Régis Sauder : Retour à Forbach

samedi 10 juin 2017, par Madeleine Rebaudières

Documentaire présenté au festival international du Cinéma du Réel, 2017

« J’ai eu tort, je suis revenue
dans cette ville au loin perdue
où j’avais passé mon enfance. […]
Il ne faut jamais revenir
aux temps cachés des souvenirs
du temps béni de son enfance. » (Barbara, Mon enfance)

Régis Sauder n’a pas suivi le conseil de Barbara, il est revenu sur les lieux de son enfance, à Forbach, en Moselle dans ce qui fut le Bassin houiller lorrain. Parti depuis trente ans, il vit à Marseille où il a tourné Nous princesses de Clèves avec des lycéens des quartiers nord (en 2011) et Être là sur les soins psychiatriques à la prison des Baumettes (en 2012).

Lorsque Florian Philippot, « parachuté » à Forbach, est arrivé en tête au premier tour des élections municipales de 2014, Régis Sauder publie une lettre ouverte dans Libération : « J’expliquais, dans un mouvement de colère, que les habitants de Forbach avaient bien mérité ce qui leur arrivait. Je revenais sur les moments difficiles que j’avais passés là-bas. J’expliquais dans cet article pourquoi j’avais le sentiment que Forbach trahissait sa mémoire et comment j’avais, quelque part, trahi la ville, en la laissant derrière moi ».

« Très naïvement, la première fois que je suis venu avec une caméra pour tourner, je croyais que j’allais filmer chez moi, comme si je n’avais jamais quitté cet endroit ». « Or, évidemment, ce n’est plus chez moi. J’avais les attitudes de quelqu’un qui vient de l’extérieur et je ne suis plus forcément le bienvenu dans cette cité. Débarquant avec une caméra et un preneur de son, je ressemble à ces gens de BFM TV qui ont beaucoup contribué à stigmatiser ce lieu ».

Ce sont des œuvres de littérature dans leurs dimensions universelles et intimes qui ont légitimé Régis Sauder pour faire son film : « Le film vient s’inscrire dans un mouvement qui défend l’importance des récits de vie.
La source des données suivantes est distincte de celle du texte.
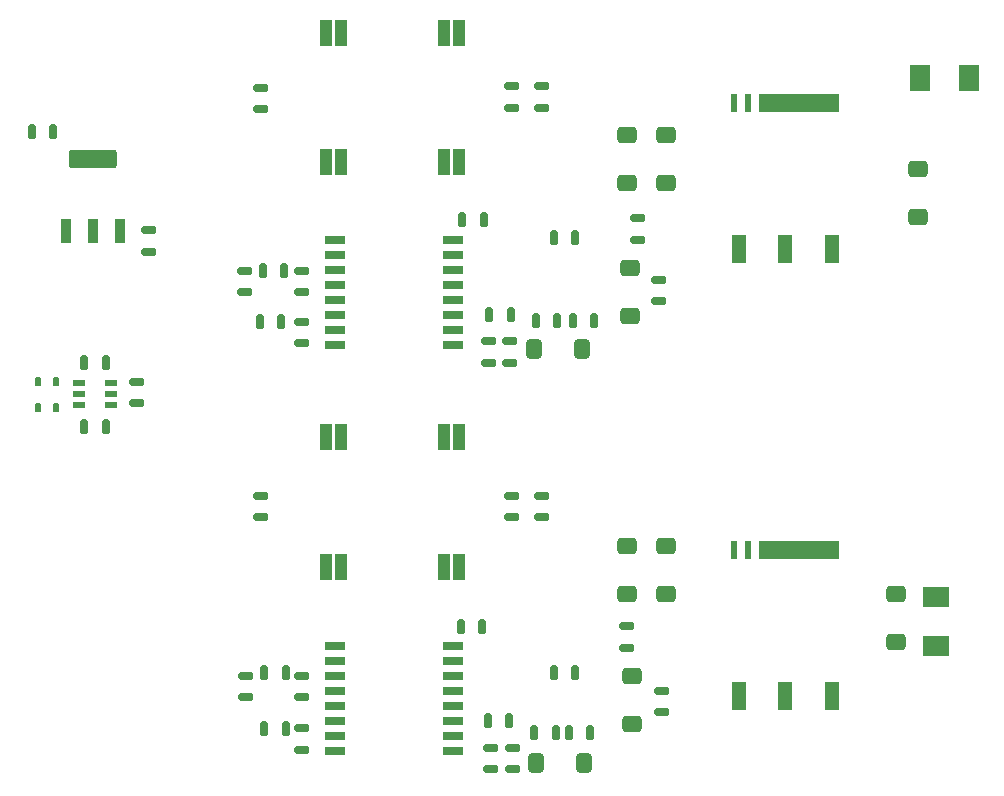
<source format=gtp>
G04*
G04 #@! TF.GenerationSoftware,Altium Limited,Altium Designer,23.2.1 (34)*
G04*
G04 Layer_Color=8421504*
%FSLAX25Y25*%
%MOIN*%
G70*
G04*
G04 #@! TF.SameCoordinates,7D5924AB-2F56-4A22-BAC2-9F5A3F461BF2*
G04*
G04*
G04 #@! TF.FilePolarity,Positive*
G04*
G01*
G75*
G04:AMPARAMS|DCode=17|XSize=50mil|YSize=24mil|CornerRadius=6mil|HoleSize=0mil|Usage=FLASHONLY|Rotation=180.000|XOffset=0mil|YOffset=0mil|HoleType=Round|Shape=RoundedRectangle|*
%AMROUNDEDRECTD17*
21,1,0.05000,0.01200,0,0,180.0*
21,1,0.03800,0.02400,0,0,180.0*
1,1,0.01200,-0.01900,0.00600*
1,1,0.01200,0.01900,0.00600*
1,1,0.01200,0.01900,-0.00600*
1,1,0.01200,-0.01900,-0.00600*
%
%ADD17ROUNDEDRECTD17*%
G04:AMPARAMS|DCode=18|XSize=55mil|YSize=65mil|CornerRadius=13.75mil|HoleSize=0mil|Usage=FLASHONLY|Rotation=90.000|XOffset=0mil|YOffset=0mil|HoleType=Round|Shape=RoundedRectangle|*
%AMROUNDEDRECTD18*
21,1,0.05500,0.03750,0,0,90.0*
21,1,0.02750,0.06500,0,0,90.0*
1,1,0.02750,0.01875,0.01375*
1,1,0.02750,0.01875,-0.01375*
1,1,0.02750,-0.01875,-0.01375*
1,1,0.02750,-0.01875,0.01375*
%
%ADD18ROUNDEDRECTD18*%
%ADD19R,0.26772X0.05906*%
%ADD20R,0.04724X0.09449*%
%ADD21R,0.02362X0.05906*%
%ADD22R,0.08504X0.07028*%
%ADD23R,0.07028X0.08504*%
%ADD24R,0.03937X0.09055*%
%ADD25R,0.07087X0.02559*%
G04:AMPARAMS|DCode=26|XSize=30mil|YSize=22mil|CornerRadius=5.5mil|HoleSize=0mil|Usage=FLASHONLY|Rotation=90.000|XOffset=0mil|YOffset=0mil|HoleType=Round|Shape=RoundedRectangle|*
%AMROUNDEDRECTD26*
21,1,0.03000,0.01100,0,0,90.0*
21,1,0.01900,0.02200,0,0,90.0*
1,1,0.01100,0.00550,0.00950*
1,1,0.01100,0.00550,-0.00950*
1,1,0.01100,-0.00550,-0.00950*
1,1,0.01100,-0.00550,0.00950*
%
%ADD26ROUNDEDRECTD26*%
G04:AMPARAMS|DCode=27|XSize=50mil|YSize=24mil|CornerRadius=6mil|HoleSize=0mil|Usage=FLASHONLY|Rotation=90.000|XOffset=0mil|YOffset=0mil|HoleType=Round|Shape=RoundedRectangle|*
%AMROUNDEDRECTD27*
21,1,0.05000,0.01200,0,0,90.0*
21,1,0.03800,0.02400,0,0,90.0*
1,1,0.01200,0.00600,0.01900*
1,1,0.01200,0.00600,-0.01900*
1,1,0.01200,-0.00600,-0.01900*
1,1,0.01200,-0.00600,0.01900*
%
%ADD27ROUNDEDRECTD27*%
G04:AMPARAMS|DCode=28|XSize=55mil|YSize=65mil|CornerRadius=13.75mil|HoleSize=0mil|Usage=FLASHONLY|Rotation=180.000|XOffset=0mil|YOffset=0mil|HoleType=Round|Shape=RoundedRectangle|*
%AMROUNDEDRECTD28*
21,1,0.05500,0.03750,0,0,180.0*
21,1,0.02750,0.06500,0,0,180.0*
1,1,0.02750,-0.01375,0.01875*
1,1,0.02750,0.01375,0.01875*
1,1,0.02750,0.01375,-0.01875*
1,1,0.02750,-0.01375,-0.01875*
%
%ADD28ROUNDEDRECTD28*%
%ADD29R,0.04134X0.02362*%
G04:AMPARAMS|DCode=30|XSize=36mil|YSize=80mil|CornerRadius=7.2mil|HoleSize=0mil|Usage=FLASHONLY|Rotation=180.000|XOffset=0mil|YOffset=0mil|HoleType=Round|Shape=RoundedRectangle|*
%AMROUNDEDRECTD30*
21,1,0.03600,0.06560,0,0,180.0*
21,1,0.02160,0.08000,0,0,180.0*
1,1,0.01440,-0.01080,0.03280*
1,1,0.01440,0.01080,0.03280*
1,1,0.01440,0.01080,-0.03280*
1,1,0.01440,-0.01080,-0.03280*
%
%ADD30ROUNDEDRECTD30*%
G04:AMPARAMS|DCode=31|XSize=160mil|YSize=60mil|CornerRadius=9mil|HoleSize=0mil|Usage=FLASHONLY|Rotation=180.000|XOffset=0mil|YOffset=0mil|HoleType=Round|Shape=RoundedRectangle|*
%AMROUNDEDRECTD31*
21,1,0.16000,0.04200,0,0,180.0*
21,1,0.14200,0.06000,0,0,180.0*
1,1,0.01800,-0.07100,0.02100*
1,1,0.01800,0.07100,0.02100*
1,1,0.01800,0.07100,-0.02100*
1,1,0.01800,-0.07100,-0.02100*
%
%ADD31ROUNDEDRECTD31*%
D17*
X390500Y955900D02*
D03*
Y963100D02*
D03*
X380500Y955900D02*
D03*
Y963100D02*
D03*
X390500Y819400D02*
D03*
Y826600D02*
D03*
X380500Y819400D02*
D03*
Y826600D02*
D03*
X430500Y754400D02*
D03*
Y761600D02*
D03*
X419000Y783100D02*
D03*
Y775900D02*
D03*
X373500Y735400D02*
D03*
Y742600D02*
D03*
X381000D02*
D03*
Y735400D02*
D03*
X292000Y766600D02*
D03*
Y759400D02*
D03*
X291500Y901600D02*
D03*
Y894400D02*
D03*
X310500Y741900D02*
D03*
Y749100D02*
D03*
Y759400D02*
D03*
Y766600D02*
D03*
X422500Y919100D02*
D03*
Y911900D02*
D03*
X429500Y891400D02*
D03*
Y898600D02*
D03*
X380000Y878100D02*
D03*
Y870900D02*
D03*
X373000D02*
D03*
Y878100D02*
D03*
X310500Y877400D02*
D03*
Y884600D02*
D03*
Y894400D02*
D03*
Y901600D02*
D03*
X297000Y826600D02*
D03*
Y819400D02*
D03*
Y962600D02*
D03*
Y955400D02*
D03*
X255500Y864600D02*
D03*
Y857400D02*
D03*
X259500Y915100D02*
D03*
Y907900D02*
D03*
D18*
X432000Y947000D02*
D03*
Y931000D02*
D03*
X419000Y947000D02*
D03*
Y931000D02*
D03*
X432000Y810000D02*
D03*
Y794000D02*
D03*
X419000Y810000D02*
D03*
Y794000D02*
D03*
X508500D02*
D03*
Y778000D02*
D03*
X516000Y935500D02*
D03*
Y919500D02*
D03*
X420500Y750500D02*
D03*
Y766500D02*
D03*
X420000Y886500D02*
D03*
Y902500D02*
D03*
D19*
X476224Y957417D02*
D03*
Y808425D02*
D03*
D20*
X487248Y908992D02*
D03*
X471500D02*
D03*
X456146D02*
D03*
Y760000D02*
D03*
X471500D02*
D03*
X487248D02*
D03*
D21*
X459295Y957417D02*
D03*
X454571D02*
D03*
Y808425D02*
D03*
X459295D02*
D03*
D22*
X522000Y792976D02*
D03*
Y776500D02*
D03*
D23*
X516524Y966000D02*
D03*
X533000D02*
D03*
D24*
X318630Y981000D02*
D03*
X323551D02*
D03*
X358000D02*
D03*
X362921D02*
D03*
Y937693D02*
D03*
X358000D02*
D03*
X323551D02*
D03*
X318630D02*
D03*
Y802847D02*
D03*
X323551D02*
D03*
X358000D02*
D03*
X362921D02*
D03*
Y846154D02*
D03*
X358000D02*
D03*
X323551D02*
D03*
X318630D02*
D03*
D25*
X361000Y877000D02*
D03*
Y882000D02*
D03*
Y887000D02*
D03*
Y892000D02*
D03*
Y897000D02*
D03*
Y902000D02*
D03*
Y907000D02*
D03*
Y912000D02*
D03*
X321630Y877000D02*
D03*
Y882000D02*
D03*
Y887000D02*
D03*
Y892000D02*
D03*
Y897000D02*
D03*
Y902000D02*
D03*
Y907000D02*
D03*
Y912000D02*
D03*
Y776500D02*
D03*
Y771500D02*
D03*
Y766500D02*
D03*
Y761500D02*
D03*
Y756500D02*
D03*
Y751500D02*
D03*
Y746500D02*
D03*
Y741500D02*
D03*
X361000Y776500D02*
D03*
Y771500D02*
D03*
Y766500D02*
D03*
Y761500D02*
D03*
Y756500D02*
D03*
Y751500D02*
D03*
Y746500D02*
D03*
Y741500D02*
D03*
D26*
X222500Y856000D02*
D03*
X228500D02*
D03*
Y864500D02*
D03*
X222500D02*
D03*
D27*
X220400Y948000D02*
D03*
X227600D02*
D03*
X394400Y767500D02*
D03*
X401600D02*
D03*
X406600Y747500D02*
D03*
X399400D02*
D03*
X387900D02*
D03*
X395100D02*
D03*
X408000Y885000D02*
D03*
X400800D02*
D03*
X379600Y751500D02*
D03*
X372400D02*
D03*
X370600Y783000D02*
D03*
X363400D02*
D03*
X297900Y749000D02*
D03*
X305100D02*
D03*
X297900Y767500D02*
D03*
X305100D02*
D03*
X394400Y912500D02*
D03*
X401600D02*
D03*
X380100Y887000D02*
D03*
X372900D02*
D03*
X388400Y885000D02*
D03*
X395600D02*
D03*
X371100Y918500D02*
D03*
X363900D02*
D03*
X296400Y884500D02*
D03*
X303600D02*
D03*
X304600Y901500D02*
D03*
X297400D02*
D03*
X237900Y849500D02*
D03*
X245100D02*
D03*
Y871000D02*
D03*
X237900D02*
D03*
D28*
X388500Y737500D02*
D03*
X404500D02*
D03*
X388000Y875500D02*
D03*
X404000D02*
D03*
D29*
X246815Y860500D02*
D03*
X236185Y864240D02*
D03*
Y860500D02*
D03*
Y856760D02*
D03*
X246815D02*
D03*
Y864240D02*
D03*
D30*
X231984Y915000D02*
D03*
X241000D02*
D03*
X250016D02*
D03*
D31*
X241000Y939000D02*
D03*
M02*

</source>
La littérature en est pleine et ils m’ont aidé. J’ai été très marqué par Retour à Reims de Didier Eribon et par les livres d’Annie Ernaux La Place, La Honte, Une femme… »

On voit son père encore vivant mais qui a perdu la mémoire et ne peut plus vivre dans le pavillon familial, lequel est mis en vente. On voit Régis Sauder trier et jeter les objets accumulés pendant une vie par ses parents et la benne se remplir, dans la cour, une image saisissante qui donne à penser sur l’accumulation des « choses » comme a écrit Perec. Tous ces objets n’ont aucune utilité en dehors de cette maison et de la vie qui fut celle de ses occupants.

Une déambulation dans les rues du centre ville aux magasins fermés, dans les friches industrielles rasées ou abandonnées depuis la fermeture des Houillères. Une histoire locale marquée aussi par la frontière avec l’Allemagne : la rue principale s’est appelée « Adolf Hitler Strass » quand la Moselle était occupée pendant la Seconde guerre mondiale. Les lieux de sociabilité n’existent plus à part la mosquée. Aux fenêtres les drapeaux (de différentes nationalités), à la suite des attentats de 2015, témoignent des replis identitaires.

Combien de travailleurs étrangers étaient venus là du temps de la prospérité des Houillères ? Que deviennent-ils ? Comment vivent ceux qui sont restés ? Un état des lieux riche d’enseignement en ces temps d’élections et de menace du Front national, sans porter de jugement, en acceptant et en observant la complexité des problèmes, une écoute patiente du désenchantement.

On rencontre d’anciens amis du réalisateur, l’une est directrice d’école et ne renonce pas. L’autre a un emploi auquel il tient et pour lequel il est prêt à faire des concessions afin de payer ses traites immobilières… La patronne de café, très bavarde, disserte sur la politique et la vie telles qu’elles vont. On aperçoit l’enfant maghrébin qui occupe désormais ce qui fut sa chambre, on voit des enfants jouer bruyamment à la guerre dans un square… « J’aimerais croire qu’à Forbach tout est encore possible » conclue le réalisateur.

Un travail très juste sur la mémoire, un beau film. Régis Sauder a eu raison de revenir à Forbach. Le film l’a aidé à s’apaiser. Il parvient à éclairer des mécanismes de domination et à se réconcilier avec son passé dont il n’a plus honte. Un seul regret : la très mauvaise distribution de ce film poétique en même temps que politique, intime et universel.